Antony remained in the East, while Octavian returned to Italy, with the difficult task of finding enough land on which to settle a large number of veterans. Although Sextus Pompey was controlling Sicily and Domitius Ahenobarbus still commanded the Republican fleet, the Republican resistance had been definitively crushed at Philippi.

The Battle of Philippi marked the highest point of Antony's career: at that time he was the most famous Roman general and the senior partner of the Second Triumvirate.

==Quotations==
Plutarch famously reported that Brutus experienced a vision of a ghost a few months before the battle. One night he saw a huge and shadowy form appearing in front of him; when he asked, "What and whence art thou?" it answered "Thy evil spirit, Brutus: I shall see thee at Philippi." He again met the ghost the night before the battle. This episode is one of the most famous in Shakespeare's play Julius Caesar.
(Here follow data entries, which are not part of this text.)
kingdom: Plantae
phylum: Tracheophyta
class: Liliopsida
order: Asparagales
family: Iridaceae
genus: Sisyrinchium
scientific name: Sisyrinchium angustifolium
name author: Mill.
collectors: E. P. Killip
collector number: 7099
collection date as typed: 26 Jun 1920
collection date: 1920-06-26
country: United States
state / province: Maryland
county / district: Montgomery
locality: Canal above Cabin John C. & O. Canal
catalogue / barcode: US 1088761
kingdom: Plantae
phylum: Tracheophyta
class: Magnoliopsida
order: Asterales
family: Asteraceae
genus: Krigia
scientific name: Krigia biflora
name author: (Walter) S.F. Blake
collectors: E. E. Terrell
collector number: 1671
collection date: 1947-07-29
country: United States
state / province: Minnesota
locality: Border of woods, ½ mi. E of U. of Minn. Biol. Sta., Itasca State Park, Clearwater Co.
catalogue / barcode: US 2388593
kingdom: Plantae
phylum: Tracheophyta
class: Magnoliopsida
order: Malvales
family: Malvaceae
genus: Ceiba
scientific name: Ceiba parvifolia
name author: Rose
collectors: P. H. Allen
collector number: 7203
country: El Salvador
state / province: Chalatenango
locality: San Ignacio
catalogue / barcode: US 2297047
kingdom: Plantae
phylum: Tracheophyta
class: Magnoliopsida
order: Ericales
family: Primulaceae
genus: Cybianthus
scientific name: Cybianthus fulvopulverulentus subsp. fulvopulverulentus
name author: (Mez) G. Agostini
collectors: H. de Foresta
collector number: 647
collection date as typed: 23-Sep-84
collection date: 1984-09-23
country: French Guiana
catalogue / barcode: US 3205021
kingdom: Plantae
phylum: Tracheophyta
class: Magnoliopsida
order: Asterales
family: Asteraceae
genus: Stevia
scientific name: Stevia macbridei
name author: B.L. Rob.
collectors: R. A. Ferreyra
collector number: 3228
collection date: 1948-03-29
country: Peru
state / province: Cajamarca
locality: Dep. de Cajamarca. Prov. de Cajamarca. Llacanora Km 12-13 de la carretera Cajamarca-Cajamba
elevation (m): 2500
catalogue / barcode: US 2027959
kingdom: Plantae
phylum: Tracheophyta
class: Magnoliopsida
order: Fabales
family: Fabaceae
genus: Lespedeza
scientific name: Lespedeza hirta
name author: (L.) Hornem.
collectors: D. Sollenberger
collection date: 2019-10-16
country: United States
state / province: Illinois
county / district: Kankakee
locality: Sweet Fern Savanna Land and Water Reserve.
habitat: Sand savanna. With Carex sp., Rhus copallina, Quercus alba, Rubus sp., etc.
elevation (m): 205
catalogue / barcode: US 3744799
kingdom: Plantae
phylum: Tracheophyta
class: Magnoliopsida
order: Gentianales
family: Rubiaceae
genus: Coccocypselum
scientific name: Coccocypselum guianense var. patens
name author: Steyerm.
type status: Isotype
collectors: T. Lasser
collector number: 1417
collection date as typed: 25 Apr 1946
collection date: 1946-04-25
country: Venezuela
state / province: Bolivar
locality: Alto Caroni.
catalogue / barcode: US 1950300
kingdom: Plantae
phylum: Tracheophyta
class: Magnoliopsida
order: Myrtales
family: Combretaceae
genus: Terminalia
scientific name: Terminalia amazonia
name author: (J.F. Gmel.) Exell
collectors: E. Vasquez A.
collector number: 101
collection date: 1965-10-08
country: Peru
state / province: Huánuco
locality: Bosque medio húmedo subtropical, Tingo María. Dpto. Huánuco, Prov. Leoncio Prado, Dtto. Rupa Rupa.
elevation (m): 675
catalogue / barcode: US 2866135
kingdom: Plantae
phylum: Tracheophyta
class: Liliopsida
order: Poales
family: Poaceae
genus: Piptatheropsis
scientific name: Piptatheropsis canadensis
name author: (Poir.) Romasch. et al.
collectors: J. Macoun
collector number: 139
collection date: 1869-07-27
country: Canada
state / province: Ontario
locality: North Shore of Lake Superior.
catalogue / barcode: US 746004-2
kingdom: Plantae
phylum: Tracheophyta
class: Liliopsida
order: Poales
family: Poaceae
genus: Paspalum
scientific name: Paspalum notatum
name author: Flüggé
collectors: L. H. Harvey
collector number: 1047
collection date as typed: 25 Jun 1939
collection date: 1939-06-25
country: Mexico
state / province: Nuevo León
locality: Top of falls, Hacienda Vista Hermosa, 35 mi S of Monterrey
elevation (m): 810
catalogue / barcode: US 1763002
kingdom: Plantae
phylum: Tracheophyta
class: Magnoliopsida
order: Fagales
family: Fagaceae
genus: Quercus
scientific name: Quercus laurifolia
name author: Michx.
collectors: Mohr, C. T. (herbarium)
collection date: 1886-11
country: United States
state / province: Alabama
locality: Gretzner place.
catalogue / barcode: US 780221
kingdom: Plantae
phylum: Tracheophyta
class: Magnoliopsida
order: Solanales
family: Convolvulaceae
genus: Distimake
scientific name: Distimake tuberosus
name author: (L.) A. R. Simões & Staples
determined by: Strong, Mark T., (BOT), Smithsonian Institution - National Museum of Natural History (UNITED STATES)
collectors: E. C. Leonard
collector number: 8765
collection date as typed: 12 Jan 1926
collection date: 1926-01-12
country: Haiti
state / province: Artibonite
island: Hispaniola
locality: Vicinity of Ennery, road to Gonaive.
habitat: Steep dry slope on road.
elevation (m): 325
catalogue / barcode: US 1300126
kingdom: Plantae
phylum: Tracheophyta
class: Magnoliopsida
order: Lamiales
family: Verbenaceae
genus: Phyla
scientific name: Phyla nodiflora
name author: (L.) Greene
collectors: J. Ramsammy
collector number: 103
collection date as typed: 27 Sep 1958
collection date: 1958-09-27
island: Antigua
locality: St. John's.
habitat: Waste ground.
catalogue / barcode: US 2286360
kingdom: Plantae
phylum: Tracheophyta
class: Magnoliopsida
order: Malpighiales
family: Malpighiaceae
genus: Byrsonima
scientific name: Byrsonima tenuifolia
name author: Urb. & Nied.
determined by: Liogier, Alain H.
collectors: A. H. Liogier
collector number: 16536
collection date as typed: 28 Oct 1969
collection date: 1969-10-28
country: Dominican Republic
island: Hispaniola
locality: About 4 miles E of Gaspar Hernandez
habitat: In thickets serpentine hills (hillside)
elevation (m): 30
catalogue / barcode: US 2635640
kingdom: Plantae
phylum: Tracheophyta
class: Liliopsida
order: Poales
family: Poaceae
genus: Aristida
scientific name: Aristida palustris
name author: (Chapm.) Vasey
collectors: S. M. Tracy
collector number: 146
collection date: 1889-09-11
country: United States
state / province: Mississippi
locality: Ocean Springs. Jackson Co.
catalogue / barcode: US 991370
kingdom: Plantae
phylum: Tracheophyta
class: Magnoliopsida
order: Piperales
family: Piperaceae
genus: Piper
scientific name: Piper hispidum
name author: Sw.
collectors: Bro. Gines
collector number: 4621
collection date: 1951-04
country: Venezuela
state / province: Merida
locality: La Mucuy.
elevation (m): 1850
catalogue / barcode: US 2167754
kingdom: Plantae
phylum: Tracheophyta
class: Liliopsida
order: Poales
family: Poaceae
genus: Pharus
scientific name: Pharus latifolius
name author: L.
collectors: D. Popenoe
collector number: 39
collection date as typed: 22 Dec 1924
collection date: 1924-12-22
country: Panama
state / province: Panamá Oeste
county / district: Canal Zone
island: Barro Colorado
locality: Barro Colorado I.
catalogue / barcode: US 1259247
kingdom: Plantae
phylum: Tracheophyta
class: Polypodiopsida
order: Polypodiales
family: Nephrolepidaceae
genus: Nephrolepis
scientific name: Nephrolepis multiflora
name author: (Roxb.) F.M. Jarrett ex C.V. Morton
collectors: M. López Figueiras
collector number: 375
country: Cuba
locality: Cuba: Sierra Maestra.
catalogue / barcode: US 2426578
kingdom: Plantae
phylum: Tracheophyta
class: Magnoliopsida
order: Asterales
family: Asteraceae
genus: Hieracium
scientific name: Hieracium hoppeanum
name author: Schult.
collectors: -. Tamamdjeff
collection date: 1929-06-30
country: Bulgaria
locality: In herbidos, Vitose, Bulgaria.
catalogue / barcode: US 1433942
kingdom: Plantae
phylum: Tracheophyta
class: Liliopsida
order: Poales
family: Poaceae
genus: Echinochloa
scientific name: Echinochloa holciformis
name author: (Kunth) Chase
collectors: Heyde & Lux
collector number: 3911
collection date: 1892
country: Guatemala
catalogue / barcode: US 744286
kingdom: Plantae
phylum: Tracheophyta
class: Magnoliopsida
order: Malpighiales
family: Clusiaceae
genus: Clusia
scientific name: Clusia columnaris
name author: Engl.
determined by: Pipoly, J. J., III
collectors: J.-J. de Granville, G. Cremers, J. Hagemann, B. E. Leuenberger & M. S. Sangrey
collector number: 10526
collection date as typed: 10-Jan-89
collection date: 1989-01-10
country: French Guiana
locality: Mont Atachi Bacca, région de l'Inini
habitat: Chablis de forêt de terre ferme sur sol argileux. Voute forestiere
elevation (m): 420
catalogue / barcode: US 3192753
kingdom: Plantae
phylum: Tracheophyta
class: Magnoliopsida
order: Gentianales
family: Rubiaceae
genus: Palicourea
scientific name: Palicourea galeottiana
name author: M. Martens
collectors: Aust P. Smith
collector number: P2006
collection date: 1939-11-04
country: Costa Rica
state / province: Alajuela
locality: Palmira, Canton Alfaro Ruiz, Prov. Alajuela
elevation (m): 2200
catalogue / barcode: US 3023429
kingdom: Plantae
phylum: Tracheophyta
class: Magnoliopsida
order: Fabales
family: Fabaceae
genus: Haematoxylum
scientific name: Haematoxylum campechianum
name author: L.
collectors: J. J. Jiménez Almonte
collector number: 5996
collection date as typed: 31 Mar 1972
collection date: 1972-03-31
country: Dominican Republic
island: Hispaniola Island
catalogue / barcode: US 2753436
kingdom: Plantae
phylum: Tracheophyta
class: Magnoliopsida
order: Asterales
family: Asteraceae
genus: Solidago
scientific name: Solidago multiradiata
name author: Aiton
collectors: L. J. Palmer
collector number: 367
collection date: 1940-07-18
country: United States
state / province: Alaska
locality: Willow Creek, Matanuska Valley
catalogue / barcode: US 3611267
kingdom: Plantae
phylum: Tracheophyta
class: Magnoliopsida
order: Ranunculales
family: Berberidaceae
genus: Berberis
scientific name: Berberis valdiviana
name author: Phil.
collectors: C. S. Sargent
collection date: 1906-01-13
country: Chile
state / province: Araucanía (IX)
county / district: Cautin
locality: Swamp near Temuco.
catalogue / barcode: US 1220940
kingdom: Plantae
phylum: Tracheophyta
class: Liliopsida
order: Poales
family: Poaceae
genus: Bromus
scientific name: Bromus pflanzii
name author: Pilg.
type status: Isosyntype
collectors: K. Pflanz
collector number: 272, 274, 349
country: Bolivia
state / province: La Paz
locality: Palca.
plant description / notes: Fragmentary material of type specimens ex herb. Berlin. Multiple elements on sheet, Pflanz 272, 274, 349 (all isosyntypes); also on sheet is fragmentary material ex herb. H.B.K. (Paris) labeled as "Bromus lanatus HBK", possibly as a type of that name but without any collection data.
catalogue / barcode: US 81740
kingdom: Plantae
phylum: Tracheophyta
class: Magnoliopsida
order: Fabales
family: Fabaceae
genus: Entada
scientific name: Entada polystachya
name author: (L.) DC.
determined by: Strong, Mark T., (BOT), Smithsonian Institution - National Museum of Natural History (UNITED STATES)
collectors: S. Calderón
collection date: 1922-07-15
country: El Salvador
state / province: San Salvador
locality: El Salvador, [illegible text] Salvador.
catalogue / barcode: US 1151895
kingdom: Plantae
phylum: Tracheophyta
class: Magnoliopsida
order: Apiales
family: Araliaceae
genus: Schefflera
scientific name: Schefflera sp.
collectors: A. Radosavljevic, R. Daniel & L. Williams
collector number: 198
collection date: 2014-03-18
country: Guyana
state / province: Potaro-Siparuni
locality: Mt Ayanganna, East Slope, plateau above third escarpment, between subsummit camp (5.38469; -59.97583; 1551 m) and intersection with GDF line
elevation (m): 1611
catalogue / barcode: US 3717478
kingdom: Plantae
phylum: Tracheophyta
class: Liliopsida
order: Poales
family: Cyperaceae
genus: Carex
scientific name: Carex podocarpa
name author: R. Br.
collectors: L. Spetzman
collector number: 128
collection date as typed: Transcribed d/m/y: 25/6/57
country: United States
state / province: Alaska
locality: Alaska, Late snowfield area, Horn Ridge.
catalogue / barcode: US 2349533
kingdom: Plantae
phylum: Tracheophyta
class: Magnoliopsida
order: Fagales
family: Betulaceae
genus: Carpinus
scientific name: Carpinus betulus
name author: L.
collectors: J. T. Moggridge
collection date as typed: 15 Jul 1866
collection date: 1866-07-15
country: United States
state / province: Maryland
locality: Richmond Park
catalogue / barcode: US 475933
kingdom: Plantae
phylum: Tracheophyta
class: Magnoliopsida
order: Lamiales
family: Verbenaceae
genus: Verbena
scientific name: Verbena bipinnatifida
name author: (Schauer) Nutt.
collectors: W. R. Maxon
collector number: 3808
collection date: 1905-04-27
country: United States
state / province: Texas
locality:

Cassius Dio reports that at the last Brutus quoted from a Greek tragedy: "O wretched Virtue, thou wert but a name, and yet I worshipped thee as real indeed; but now, it seems, thou were but fortune's slave."

Augustus's own version of the Battle of Philippi was: "I sent into exile the murderers of my father, punishing their crimes with lawful tribunals; and afterwards, when they made war upon the Republic, I twice defeated them in battle."

== Popular culture ==
The battle is depicted in Acts IV and V of Shakespeare's Julius Caesar, in which the two battles are merged into a single day's events.

A fictionalised account of the battle is depicted in the sixth episode of the second season of the HBO television series Rome. There is but a single battle and both Cassius and Brutus fall in battle instead of being suicides, though Brutus's death is a lone, suicidal attack on the triumvirate's advancing forces, which stab him multiple times, in a similar vein to how he and other senators stabbed Julius Caesar.